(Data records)
++++++++++

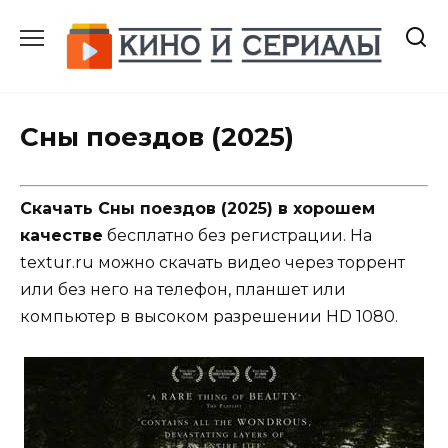
Перейти
к
содержанию
Сны поездов (2025)
Скачать Сны поездов (2025) в хорошем
качестве
бесплатно без регистрации. На
textur.ru можно скачать видео через торрент
или без него на телефон, планшет или
компьютер в высоком разрешении HD 1080.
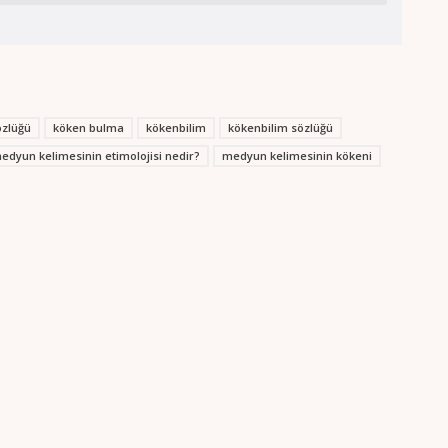
özlüğü
köken bulma
kökenbilim
kökenbilim sözlüğü
edyun kelimesinin etimolojisi nedir?
medyun kelimesinin kökeni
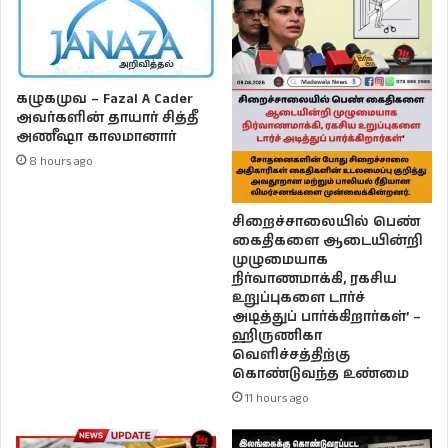
கழுகமுவ – Fazal A Cader
அவர்களின் தாயார் சித்தீ
அணீஷா காலமானார்
8 hours ago
சிறைச்சாலையில் பெண்
கைதிகளை ஆடையின்றி
முழுமையாக
நிர்வாணமாக்கி, ரகசிய
உறுப்புகளை டார்ச்
அடித்துப் பார்க்கிறார்கள்’ –
ஹிருணிகா
வெளிச்சத்திற்கு
கொண்டுவந்த உண்மை
11 hours ago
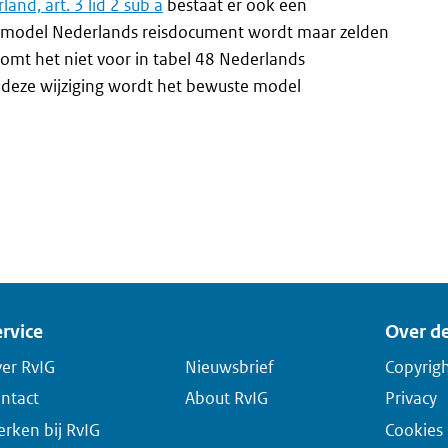
and, art. 3 lid 2 sub a
bestaat er ook een
Dit model Nederlands reisdocument wordt maar zelden
omt het niet voor in tabel 48 Nederlands
 deze wijziging wordt het bewuste model
rvice
Over de
er RvIG
Nieuwsbrief
Copyrig
ntact
About RvIG
Privacy
rken bij RvIG
Cookies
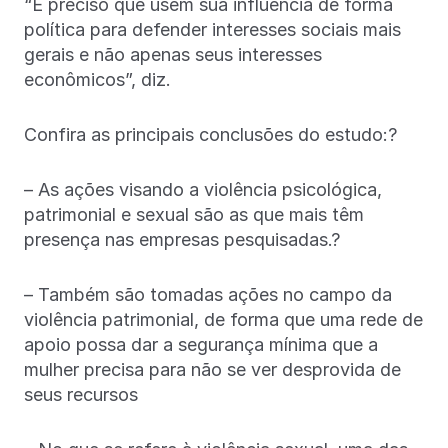
“É preciso que usem sua influência de forma
política para defender interesses sociais mais
gerais e não apenas seus interesses
econômicos”, diz.
Confira as principais conclusões do estudo:?
– As ações visando a violência psicológica,
patrimonial e sexual são as que mais têm
presença nas empresas pesquisadas.?
– Também são tomadas ações no campo da
violência patrimonial, de forma que uma rede de
apoio possa dar a segurança mínima que a
mulher precisa para não se ver desprovida de
seus recursos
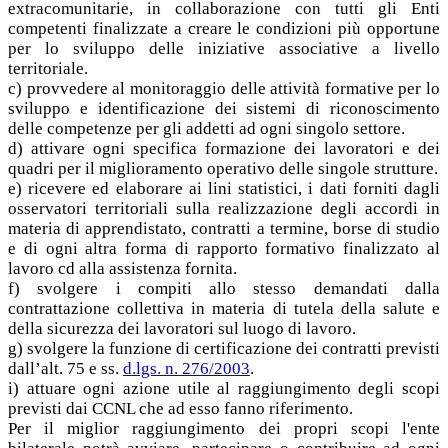
extracomunitarie, in collaborazione con tutti gli Enti
competenti finalizzate a creare le condizioni più opportune
per lo sviluppo delle iniziative associative a livello
territoriale.
c) provvedere al monitoraggio delle attività formative per lo
sviluppo e identificazione dei sistemi di riconoscimento
delle competenze per gli addetti ad ogni singolo settore.
d) attivare ogni specifica formazione dei lavoratori e dei
quadri per il miglioramento operativo delle singole strutture.
e) ricevere ed elaborare ai lini statistici, i dati forniti dagli
osservatori territoriali sulla realizzazione degli accordi in
materia di apprendistato, contratti a termine, borse di studio
e di ogni altra forma di rapporto formativo finalizzato al
lavoro cd alla assistenza fornita.
f) svolgere i compiti allo stesso demandati dalla
contrattazione collettiva in materia di tutela della salute e
della sicurezza dei lavoratori sul luogo di lavoro.
g) svolgere la funzione di certificazione dei contratti previsti
dall’alt. 75 e ss.
d.lgs. n. 276/2003
.
i) attuare ogni azione utile al raggiungimento degli scopi
previsti dai CCNL che ad esso fanno riferimento.
Per il miglior raggiungimento dei propri scopi l'ente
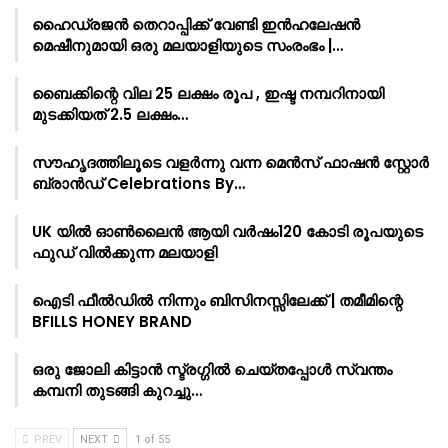
ഹൈഡ്രജൻ തെറാപ്പിക്ക് വേണ്ടി ഇൻഹലേഷൻ
മെഷീനുമായി ഒരു മലയാളിയുടെ സംരംഭം |…
ബൈക്കിന്റെ വില 25 ലക്ഷം രൂപ , ഇഷ്ട നമ്പറിനായി
മുടക്കിയത് 2.5 ലക്ഷം…
സൗഹൃദത്തിലൂടെ വളർന്നു വന്ന മെൻസ് ഫാഷൻ സ്റ്റോർ
ബ്രാൻഡ് Celebrations By…
UK യിൽ ഓൺലൈൻ ആയി വർഷം120 കോടി രൂപയുടെ
ഫുഡ് വിൽക്കുന്ന മലയാളി
ഐടി ഫീൽഡിൽ നിന്നും ബിസിനസ്സിലേക്ക് | തമീമിന്റെ
BFILLS HONEY BRAND
ഒരു ജോലി കിട്ടാൻ സ്ട്രഗ്ഗിൽ ചെയ്തപ്പോൾ സ്വന്തം
കമ്പനി തുടങ്ങി കുറച്ചു…
PREV
NEXT
1 of 55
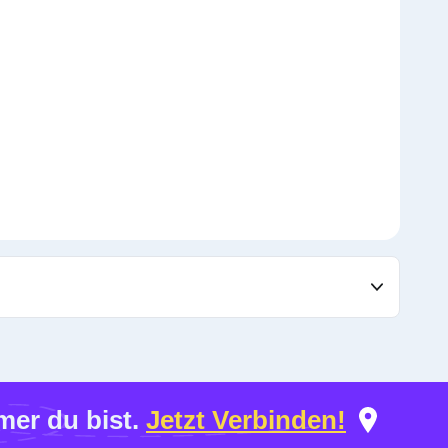
er du bist.
Jetzt Verbinden!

++++++++++

◆ DESCRIPTION OF THE TASK: Can you give every line of read text in these rows as a JSON list of strings, one string per line, with blank lines skipped? Leave the pictures out.

◆ REPLY TO THE TASK:
[
  "Перейти",
  "к",
  "содержанию",
  "Сны поездов (2025)",
  "Скачать Сны поездов (2025) в хорошем",
  "качестве",
  "бесплатно без регистрации. На",
  "textur.ru можно скачать видео через торрент",
  "или без него на телефон, планшет или",
  "компьютер в высоком разрешении HD 1080.",
  "özlüğü",
  "köken bulma",
  "kökenbilim",
  "kökenbilim sözlüğü",
  "edyun kelimesinin etimolojisi nedir?",
  "medyun kelimesinin kökeni",
  "கழுகமுவ – Fazal A Cader",
  "அவர்களின் தாயார் சித்தீ",
  "அணீஷா காலமானார்",
  "8 hours ago",
  "சிறைச்சாலையில் பெண்",
  "கைதிகளை ஆடையின்றி",
  "முழுமையாக",
  "நிர்வாணமாக்கி, ரகசிய",
  "உறுப்புகளை டார்ச்",
  "அடித்துப் பார்க்கிறார்கள்’ –",
  "ஹிருணிகா",
  "வெளிச்சத்திற்கு",
  "கொண்டுவந்த உண்மை",
  "11 hours ago",
  "and, art. 3 lid 2 sub a",
  "bestaat er ook een",
  "Dit model Nederlands reisdocument wordt maar zelden",
  "omt het niet voor in tabel 48 Nederlands",
  " deze wijziging wordt het bewuste model",
  "rvice",
  "Over de",
  "er RvIG",
  "Nieuwsbrief",
  "Copyrig",
  "ntact",
  "About RvIG",
  "Privacy",
  "rken bij RvIG",
  "Cookies",
  "“É preciso que usem sua influência de forma",
  "política para defender interesses sociais mais",
  "gerais e não apenas seus interesses",
  "econômicos”, diz.",
  "Confira as principais conclusões do estudo:?",
  "– As ações visando a violência psicológica,",
  "patrimonial e sexual são as que mais têm",
  "presença nas empresas pesquisadas.?",
  "– Também são tomadas ações no campo da",
  "violência patrimonial, de forma que uma rede de",
  "apoio possa dar a segurança mínima que a",
  "mulher precisa para não se ver desprovida de",
  "seus recursos",
  "extracomunitarie, in collaborazione con tutti gli Enti",
  "competenti finalizzate a creare le condizioni più opportune",
  "per lo sviluppo delle iniziative associative a livello",
  "territoriale.",
  "c) provvedere al monitoraggio delle attività formative per lo",
  "sviluppo e identificazione dei sistemi di riconoscimento",
  "delle competenze per gli addetti ad ogni singolo settore.",
  "d) attivare ogni specifica formazione dei lavoratori e dei",
  "quadri per il miglioramento operativo delle singole strutture.",
  "e) ricevere ed elaborare ai lini statistici, i dati forniti dagli",
  "osservatori territoriali sulla realizzazione degli accordi in",
  "materia di apprendistato, contratti a termine, borse di studio",
  "e di ogni altra forma di rapporto formativo finalizzato al",
  "lavoro cd alla assistenza fornita.",
  "f) svolgere i compiti allo stesso demandati dalla",
  "contrattazione collettiva in materia di tutela della salute e",
  "della sicurezza dei lavoratori sul luogo di lavoro.",
  "g) svolgere la funzione di certificazione dei contratti previsti",
  "dall’alt. 75 e ss.",
  "d.lgs. n. 276/2003",
  ".",
  "i) attuare ogni azione utile al raggiungimento degli scopi",
  "previsti dai CCNL che ad esso fanno riferimento.",
  "Per il miglior raggiungimento dei propri scopi l'ente",
  "ഹൈഡ്രജൻ തെറാപ്പിക്ക് വേണ്ടി ഇൻഹലേഷൻ",
  "മെഷീനുമായി ഒരു മലയാളിയുടെ സംരംഭം |…",
  "ബൈക്കിന്റെ വില 25 ലക്ഷം രൂപ , ഇഷ്ട നമ്പറിനായി",
  "മുടക്കിയത് 2.5 ലക്ഷം…",
  "സൗഹൃദത്തിലൂടെ വളർന്നു വന്ന മെൻസ് ഫാഷൻ സ്റ്റോർ",
  "ബ്രാൻഡ് Celebrations By…",
  "UK യിൽ ഓൺലൈൻ ആയി വർഷം120 കോടി രൂപയുടെ",
  "ഫുഡ് വിൽക്കുന്ന മലയാളി",
  "ഐടി ഫീൽഡിൽ നിന്നും ബിസിനസ്സിലേക്ക് | തമീമിന്റെ",
  "BFILLS HONEY BRAND",
  "ഒരു ജോലി കിട്ടാൻ സ്ട്രഗ്ഗിൽ ചെയ്തപ്പോൾ സ്വന്തം",
  "കമ്പനി തുടങ്ങി കുറച്ചു…",
  "PREV",
  "NEXT",
  "1 of 55",
  "er du bist.",
  "Jetzt Verbinden!"
]